You'd see them speeding around in SUVs with tinted windows and sipping tea with Afghan warlords and commanders, barrel-chested men in their thirties and forties with short-cropped hair and accents from the South and Midwest. Ask them who they were or what they were up to and you'd get a broad, insolent grin. "Just visiting," one such goon replied. "Didn't you hear? Afghanistan's open for tourism!" He carried enough guns and ammo to take out a large Colorado high school. Who were these guys?
Most journalists assumed that these non-uniformed soldiers were just what they wanted us to believe: U.S.-government employed covert operatives. Why not? Until the fall of Kabul, the uniformed U.S. military presence in Afghanistan was virtually nil. Burly men with big guns ran the war. Besides, Afghanistan is a dangerous, unpleasant and expensive place to live. No one would put in time there without good reason.

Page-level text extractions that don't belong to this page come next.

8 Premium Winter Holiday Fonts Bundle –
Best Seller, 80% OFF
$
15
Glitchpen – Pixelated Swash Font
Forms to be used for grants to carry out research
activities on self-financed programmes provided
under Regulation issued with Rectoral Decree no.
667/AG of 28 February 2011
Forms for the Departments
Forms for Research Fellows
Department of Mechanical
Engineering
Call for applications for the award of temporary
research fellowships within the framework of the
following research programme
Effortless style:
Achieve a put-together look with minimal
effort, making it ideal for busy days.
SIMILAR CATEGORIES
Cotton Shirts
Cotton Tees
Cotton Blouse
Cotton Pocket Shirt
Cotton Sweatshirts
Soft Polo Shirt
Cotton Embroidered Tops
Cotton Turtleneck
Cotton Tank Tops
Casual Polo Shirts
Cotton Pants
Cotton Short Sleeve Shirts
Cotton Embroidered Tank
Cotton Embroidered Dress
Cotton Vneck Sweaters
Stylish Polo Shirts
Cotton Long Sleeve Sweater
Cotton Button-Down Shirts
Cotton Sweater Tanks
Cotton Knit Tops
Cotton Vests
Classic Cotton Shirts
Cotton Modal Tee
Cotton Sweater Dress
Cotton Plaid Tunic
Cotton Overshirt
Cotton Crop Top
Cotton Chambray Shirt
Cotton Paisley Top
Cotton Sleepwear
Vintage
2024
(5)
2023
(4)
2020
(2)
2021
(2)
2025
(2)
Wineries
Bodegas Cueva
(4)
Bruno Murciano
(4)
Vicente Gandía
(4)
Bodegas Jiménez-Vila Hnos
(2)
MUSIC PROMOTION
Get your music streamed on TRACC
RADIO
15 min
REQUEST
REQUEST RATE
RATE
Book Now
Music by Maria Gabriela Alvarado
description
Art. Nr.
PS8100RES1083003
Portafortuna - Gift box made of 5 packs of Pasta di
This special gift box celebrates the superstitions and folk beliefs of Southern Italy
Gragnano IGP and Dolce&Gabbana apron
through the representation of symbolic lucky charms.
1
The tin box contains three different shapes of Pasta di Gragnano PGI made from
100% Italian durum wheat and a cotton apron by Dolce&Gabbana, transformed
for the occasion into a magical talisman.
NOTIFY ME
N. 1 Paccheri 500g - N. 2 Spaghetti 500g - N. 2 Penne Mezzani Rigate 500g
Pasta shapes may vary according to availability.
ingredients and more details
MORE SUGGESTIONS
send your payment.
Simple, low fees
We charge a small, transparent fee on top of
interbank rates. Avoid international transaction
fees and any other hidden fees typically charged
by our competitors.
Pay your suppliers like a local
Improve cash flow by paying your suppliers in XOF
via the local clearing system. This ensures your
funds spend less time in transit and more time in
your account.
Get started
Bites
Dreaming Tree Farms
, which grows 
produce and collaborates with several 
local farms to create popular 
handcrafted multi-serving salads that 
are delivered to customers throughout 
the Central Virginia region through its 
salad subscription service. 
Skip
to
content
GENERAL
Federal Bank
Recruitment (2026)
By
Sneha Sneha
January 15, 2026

But there was no reliable way to know for certain. Roughly a hundred six-man Special Forces commando units authorized to wear local garb, ignore standard rules of engagement and otherwise apply "unorthodox tactics" worked alongside a new CIA "Special Activities Division" composed of about 150 retired fighters, pilots and specialists. These 800 men, not officially employed by the Pentagon, spearheaded the U.S. war against the Taliban, coordinating air strikes, bribing Northern Alliance warlords, and allegedly supervising the massacre of thousands of Taliban POWs. Afghanistan was America's first fully privatized war.
Jack Idema, reportedly retired from the Special Forces in 1992, fought alongside the Northern Alliance in 2001. He had enough money to buy goods and services at inflated war zone prices, not to mention references in the U.S. military--and a lot of chutzpah. He convinced Afghan cops to help him conduct raids. On three occasions he even got NATO's ISAF peacekeeping force to check buildings for mines and bombs. Admitted a duped NATO spokesman: "ISAF personnel believed that
was what he purported to be, which was a Special Operations agency and therefore they believed they were providing legitimate support to a legitimate security agency."